Exactly the lines from the beginning of the records below through the line with "focal_35mm: 128" must be given again, without pictures.

============

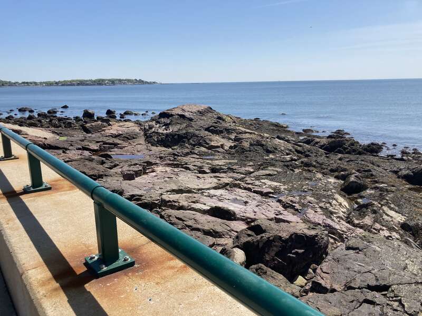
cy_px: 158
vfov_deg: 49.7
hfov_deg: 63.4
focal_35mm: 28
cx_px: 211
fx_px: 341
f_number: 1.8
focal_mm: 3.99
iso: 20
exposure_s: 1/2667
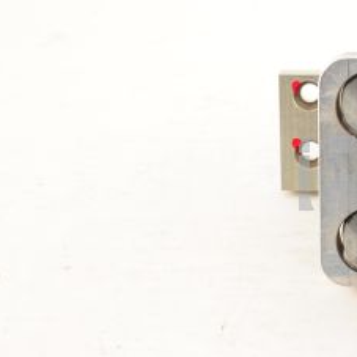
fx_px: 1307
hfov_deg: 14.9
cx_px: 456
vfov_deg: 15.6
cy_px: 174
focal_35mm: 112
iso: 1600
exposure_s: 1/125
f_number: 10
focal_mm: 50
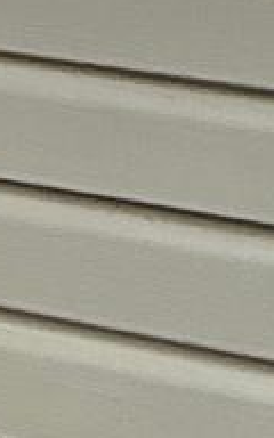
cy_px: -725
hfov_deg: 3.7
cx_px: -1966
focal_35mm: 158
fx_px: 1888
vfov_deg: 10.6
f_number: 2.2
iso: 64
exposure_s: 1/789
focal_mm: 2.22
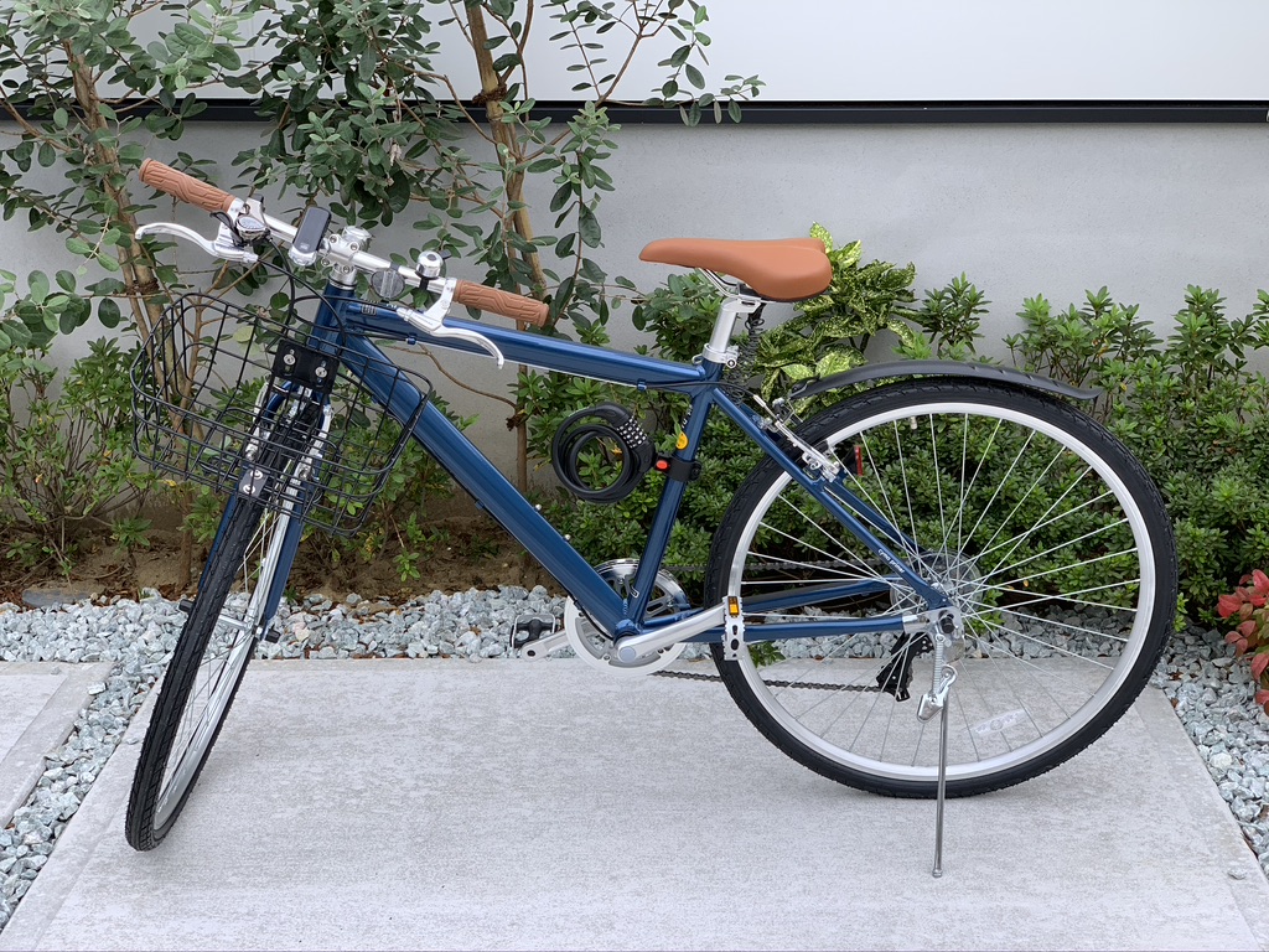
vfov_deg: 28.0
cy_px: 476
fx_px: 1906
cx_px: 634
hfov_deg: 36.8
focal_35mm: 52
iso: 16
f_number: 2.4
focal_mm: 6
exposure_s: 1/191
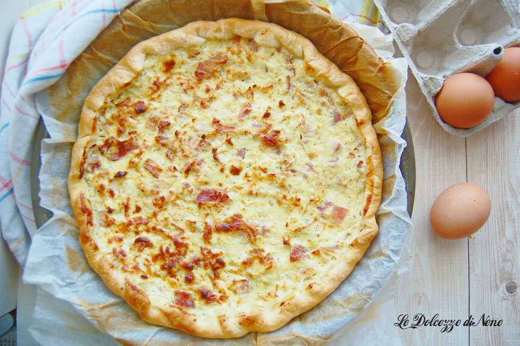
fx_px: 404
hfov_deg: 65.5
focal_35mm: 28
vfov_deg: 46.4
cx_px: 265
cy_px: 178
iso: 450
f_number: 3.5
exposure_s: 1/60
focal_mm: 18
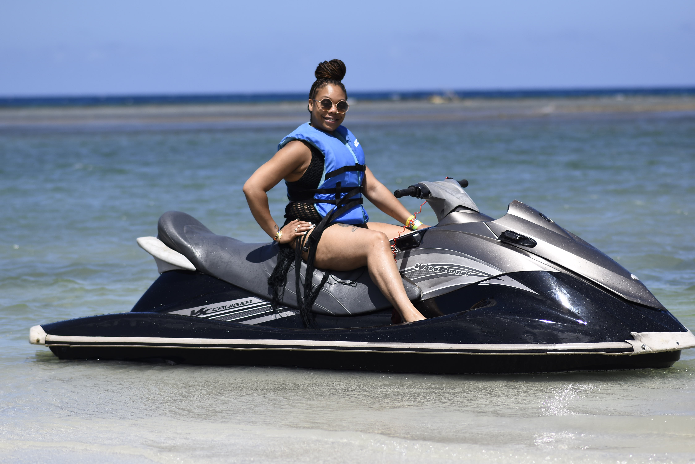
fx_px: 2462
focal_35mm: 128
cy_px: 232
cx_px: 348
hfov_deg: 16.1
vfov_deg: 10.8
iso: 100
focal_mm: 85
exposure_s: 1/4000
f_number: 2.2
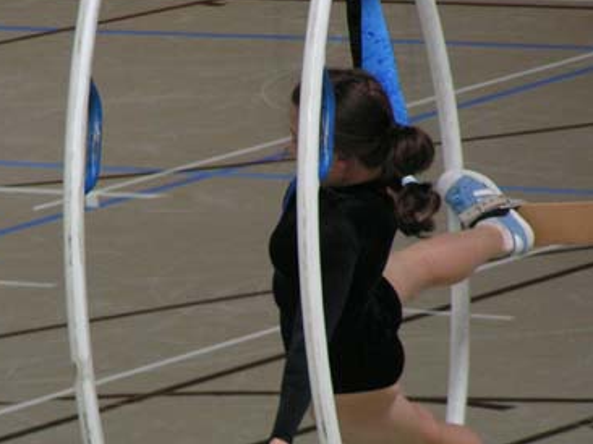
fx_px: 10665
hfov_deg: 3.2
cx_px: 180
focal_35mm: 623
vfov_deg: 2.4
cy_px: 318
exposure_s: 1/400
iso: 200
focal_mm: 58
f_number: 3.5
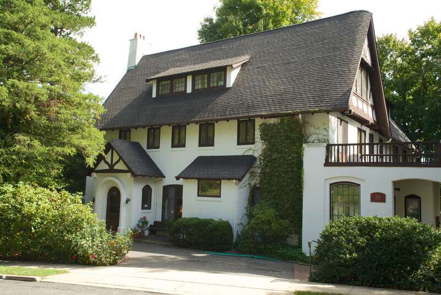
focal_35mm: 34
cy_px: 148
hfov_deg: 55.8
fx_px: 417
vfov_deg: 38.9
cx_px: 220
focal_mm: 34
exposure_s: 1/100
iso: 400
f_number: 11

============

**Solution for this task**
cy_px: 158
vfov_deg: 49.7
hfov_deg: 63.4
focal_35mm: 28
cx_px: 211
fx_px: 341
f_number: 1.8
focal_mm: 3.99
iso: 20
exposure_s: 1/2667
fx_px: 1307
hfov_deg: 14.9
cx_px: 456
vfov_deg: 15.6
cy_px: 174
focal_35mm: 112
iso: 1600
exposure_s: 1/125
f_number: 10
focal_mm: 50
cy_px: -725
hfov_deg: 3.7
cx_px: -1966
focal_35mm: 158
fx_px: 1888
vfov_deg: 10.6
f_number: 2.2
iso: 64
exposure_s: 1/789
focal_mm: 2.22
vfov_deg: 28.0
cy_px: 476
fx_px: 1906
cx_px: 634
hfov_deg: 36.8
focal_35mm: 52
iso: 16
f_number: 2.4
focal_mm: 6
exposure_s: 1/191
fx_px: 404
hfov_deg: 65.5
focal_35mm: 28
vfov_deg: 46.4
cx_px: 265
cy_px: 178
iso: 450
f_number: 3.5
exposure_s: 1/60
focal_mm: 18
fx_px: 2462
focal_35mm: 128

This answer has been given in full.